Shell’s minority shareholders sued in the Court of Chancery asserting that the error in the DCF along with other alleged disclosure violations constituted a breach of Holdings’ fiduciary “duty of candor”. 3 After trial, the Court of Chancery held that the error in the DCF was both material and misleading. Moreover, the trial court con- *114 eluded that Holdings, by virtue of its substantial role in preparing and distributing the disclosure materials, was liable to the minority shareholders for the error. The court then awarded the shareholder class $2 per share.

II.

We first consider Holdings’ argument that the billion dollar understatement of Shell’s oil and gas reserves was not material, and therefore, the Court of Chancery erred in finding a breach of fiduciary duty.

A.

The question whether the disclosures to Shell’s minority shareholders were adequate is a mixed one of law and fact, requiring an assessment of the inferences a reasonable shareholder would draw and the significance of those inferences to the individual shareholder. Rosenblatt v. Getty Oil Co., Del.Supr., 493 A.2d 929, 944-45 (1985); see also Kahn v. Household Acquisition Corp., Del.Supr., 591 A.2d 166, 171 (1991) (quoting TSC Industries, Inc. v. Northway, Inc., 426 U.S. 438, 450, 96 S.Ct. 2126, 2132, 48 L.Ed.2d 757 (1976)). Therefore, “this Court has the authority to review the entire record and to make its own findings of fact in a proper case.” Levitt v. Bouvier, Del.Supr., 287 A.2d 671, 673 (1972). However, if the findings of the trial judge “are sufficiently supported by the record and are the product of an orderly and logical deductive process, ... we accept them, even though independently we might have reached opposite conclusions.” Id.

B.

Holdings’ duty with respect to disclosure is clear. As the majority shareholder, Holdings bears the burden of showing complete disclosure of all material facts relevant to a minority shareholders’ decision whether to accept the short-form merger consideration or seek an appraisal. Bershad v. Curtiss-Wright Corp., Del.Supr., 535 A.2d 840, 846 (1987) (citing Weinberger v. UOP, Inc., Del.Supr., 457 A.2d 701, 703 (1983)). Thus, the question is one of materiality. Id. (citing Smith v.
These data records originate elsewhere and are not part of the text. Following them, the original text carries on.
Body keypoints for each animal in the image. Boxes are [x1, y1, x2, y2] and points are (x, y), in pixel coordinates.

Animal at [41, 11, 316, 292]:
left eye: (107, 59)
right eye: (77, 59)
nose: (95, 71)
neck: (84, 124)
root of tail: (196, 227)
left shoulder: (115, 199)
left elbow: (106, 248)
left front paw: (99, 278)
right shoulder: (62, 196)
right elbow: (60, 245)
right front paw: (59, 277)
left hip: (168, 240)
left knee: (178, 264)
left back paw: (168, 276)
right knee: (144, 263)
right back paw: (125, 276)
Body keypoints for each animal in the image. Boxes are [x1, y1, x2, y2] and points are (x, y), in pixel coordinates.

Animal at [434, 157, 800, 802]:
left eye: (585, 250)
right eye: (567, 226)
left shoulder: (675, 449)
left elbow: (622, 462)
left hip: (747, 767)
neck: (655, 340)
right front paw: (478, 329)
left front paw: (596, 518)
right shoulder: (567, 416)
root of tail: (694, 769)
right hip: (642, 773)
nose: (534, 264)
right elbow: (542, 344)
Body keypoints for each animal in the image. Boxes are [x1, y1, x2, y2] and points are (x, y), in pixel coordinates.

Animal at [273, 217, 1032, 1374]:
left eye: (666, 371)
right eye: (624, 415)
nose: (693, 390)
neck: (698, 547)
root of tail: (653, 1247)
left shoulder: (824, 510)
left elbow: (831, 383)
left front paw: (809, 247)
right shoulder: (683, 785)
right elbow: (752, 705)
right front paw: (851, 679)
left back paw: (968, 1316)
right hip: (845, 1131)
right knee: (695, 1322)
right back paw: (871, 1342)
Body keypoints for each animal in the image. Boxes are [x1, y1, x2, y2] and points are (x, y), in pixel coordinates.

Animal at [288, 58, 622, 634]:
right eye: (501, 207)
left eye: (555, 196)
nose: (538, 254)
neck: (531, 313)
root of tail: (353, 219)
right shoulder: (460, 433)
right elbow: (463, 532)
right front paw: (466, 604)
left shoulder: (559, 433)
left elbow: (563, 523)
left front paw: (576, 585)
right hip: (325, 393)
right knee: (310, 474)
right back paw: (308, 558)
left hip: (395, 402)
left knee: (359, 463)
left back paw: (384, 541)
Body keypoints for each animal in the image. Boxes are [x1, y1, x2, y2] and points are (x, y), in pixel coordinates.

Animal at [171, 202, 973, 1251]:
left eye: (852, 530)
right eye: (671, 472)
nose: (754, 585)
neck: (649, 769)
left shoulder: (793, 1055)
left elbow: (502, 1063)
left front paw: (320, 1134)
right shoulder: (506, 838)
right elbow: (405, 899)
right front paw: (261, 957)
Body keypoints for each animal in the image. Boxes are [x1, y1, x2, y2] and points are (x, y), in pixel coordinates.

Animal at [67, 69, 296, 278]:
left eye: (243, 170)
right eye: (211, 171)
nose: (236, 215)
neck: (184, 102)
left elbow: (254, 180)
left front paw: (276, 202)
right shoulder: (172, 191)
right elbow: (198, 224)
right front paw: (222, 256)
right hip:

Van Gorkom, Del.Supr., 488 A.2d 858, 890 (1985)). A fact is considered material if there is a “substantial likelihood that the disclosure of the omitted fact would have been viewed by the reasonable investor as having significantly altered the ‘total mix’ of information made available.” Id. (quoting Rosenblatt, 493 A.2d at 944); see also TSC Industries, 426 U.S. at 449, 96 S.Ct. at 2132. “While it need not be shown that an omission or distortion would have made an investor change his overall view of a proposed transaction, it must be shown that the fact in question would have been relevant to him.” Barkan v. Amsted Industries, Inc., Del.Supr., 567 A.2d 1279, 1289 (1989).

C.

The Court of Chancery concluded that “the understatement of Shell’s oil and gas reserves by 294.6 million barrel equivalents, with a value of approximately $1 billion ($3.00-$3.45 per share) ... would have been viewed by a reasonable investor as significantly altering the ‘total mix’ of information available.” Smith v. Shell Petroleum, Inc., Del.Ch., C.A. No. 8395, Hartnett, V.C., slip op. at 41, 1990 WL 84218 (June 19, 1990) (“Smith ”) (citing Rosenblatt, 493 A.2d at 944). It is clear from the Vice Chancellor’s decision that he applied the proper legal standards and carefully considered the evidence presented. However, Holdings argues that the court’s decision was incorrect because: 1) the error was insignificant when viewed in context; 2) the error was not significant enough to affect a shareholder’s decision whether to seek an appraisal; and 3) the error was not material because the DCF was only an estimate.

Holdings contends that the billion dollar error was insignificant because it resulted in only a 5.5% understatement in the total discounted cash flows reported.